Thursday, September 9, 2010

Northern California judges persuaded by Shaggy defense to rule for two corporations

The cover of Shaggy's single
It Wasn't Me
This blog has previously chronicled the success of the Shaggy defense in the U.S. District Court for the Northern District of California.  Last week, two corporations pleaded in this manner one winning summary judgment and the other winning dismissal.

As previously noted:
In his ballad, 'It Wasn't Me' Shaggy is confronted by a series of allegations of infidelity including eyewitnesses who caught him 'on the bathroom floor' 'on the counter' 'on the sofa' 'in the shower' and with evidence on camera. Shaggy's friend advises that he say it was someone else, 'it wasn't me'.
In Velarde v. Wells Fargo Bank, Mr. and Mrs. Velarde alleged Wells Fargo foreclosed on their house with an invalid notice of foreclosure.  In addition, the Velardes sued First American First American stating it was not authorized to file the notice prior to its substitution as foreclosing trustee. The judge noted that pursuant to California Civil Code § 2924, however, “[t]he trustee, mortgagee, or beneficiary, or any of their authorized agents” may file “a notice of a default.” First American filed the notice of default “as agent for the current beneficiary,” which was Wells Fargo.  The judge found that First American could not be liable for this notice and dismissed the claim against it with prejudice.

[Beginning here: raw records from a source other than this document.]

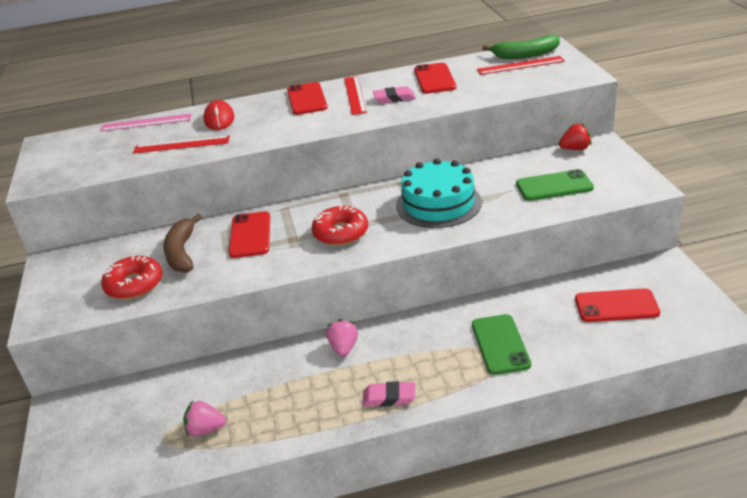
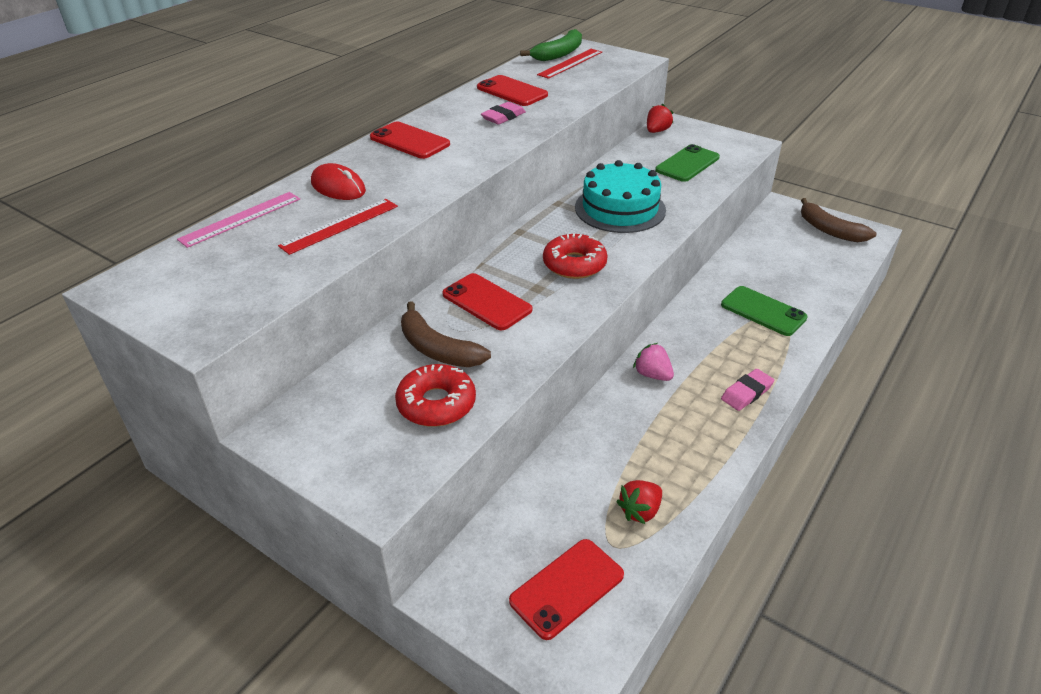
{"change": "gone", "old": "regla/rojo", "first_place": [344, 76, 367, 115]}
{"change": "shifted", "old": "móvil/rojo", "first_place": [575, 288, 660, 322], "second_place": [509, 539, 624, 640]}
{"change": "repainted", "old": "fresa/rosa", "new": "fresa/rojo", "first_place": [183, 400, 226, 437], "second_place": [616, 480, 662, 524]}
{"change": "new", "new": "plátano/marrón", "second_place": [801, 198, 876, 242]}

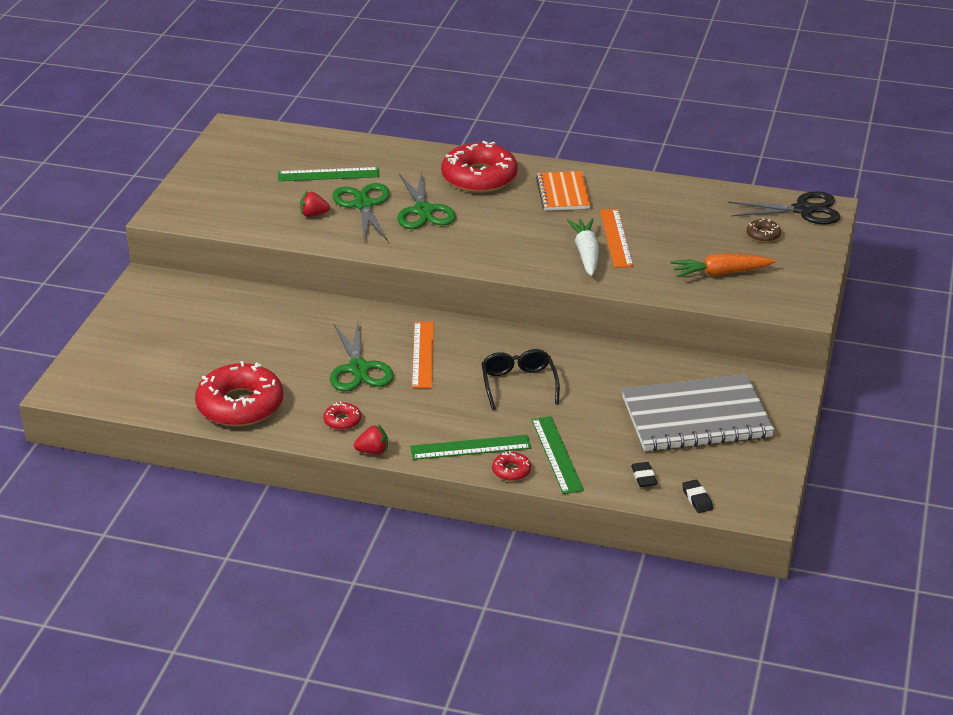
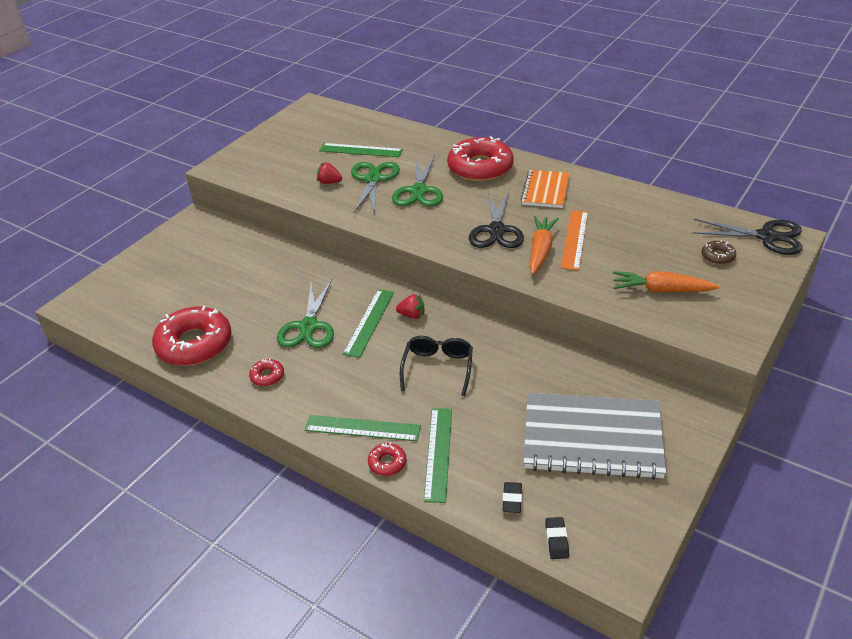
{"change": "repainted", "old": "zanahoria/blanco", "new": "zanahoria/naranja", "first_place": [567, 218, 599, 276], "second_place": [529, 216, 559, 275]}
{"change": "repainted", "old": "regla/naranja", "new": "regla/verde", "first_place": [412, 322, 434, 388], "second_place": [343, 289, 394, 358]}
{"change": "shifted", "old": "fresa/rojo", "first_place": [354, 424, 388, 454], "second_place": [396, 294, 424, 319]}
{"change": "new", "new": "tijeras/negro", "second_place": [469, 190, 524, 248]}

In SEIU Local 1877 v. Citiscape Property Management Group, Citiscape changed its maintenance contractor for one of its buildings.  The new contractor did not hire union workers who submitted grievances which Citiscape ignored.  The union stated that this was a violation of three combined collective bargaining agreements (CBAs), although the one covering the building with the new contractors was between the union and a separate company, Genesis.  Citiscape argued that it had nothing to do with the other agreement and the separate company could not bind it.  The Court agreed:
Appendix F does not state that Citiscape—who is neither a party nor signatory to Appendix F—also became an Employer under the CBA.  Nor would such an interpretation make any logical sense, given that there is no evidence that Genesis had the requisite authority to bind Citiscape to the CBA in any event.
Judge Armstrong granted Citiscape's motion for summary judgment.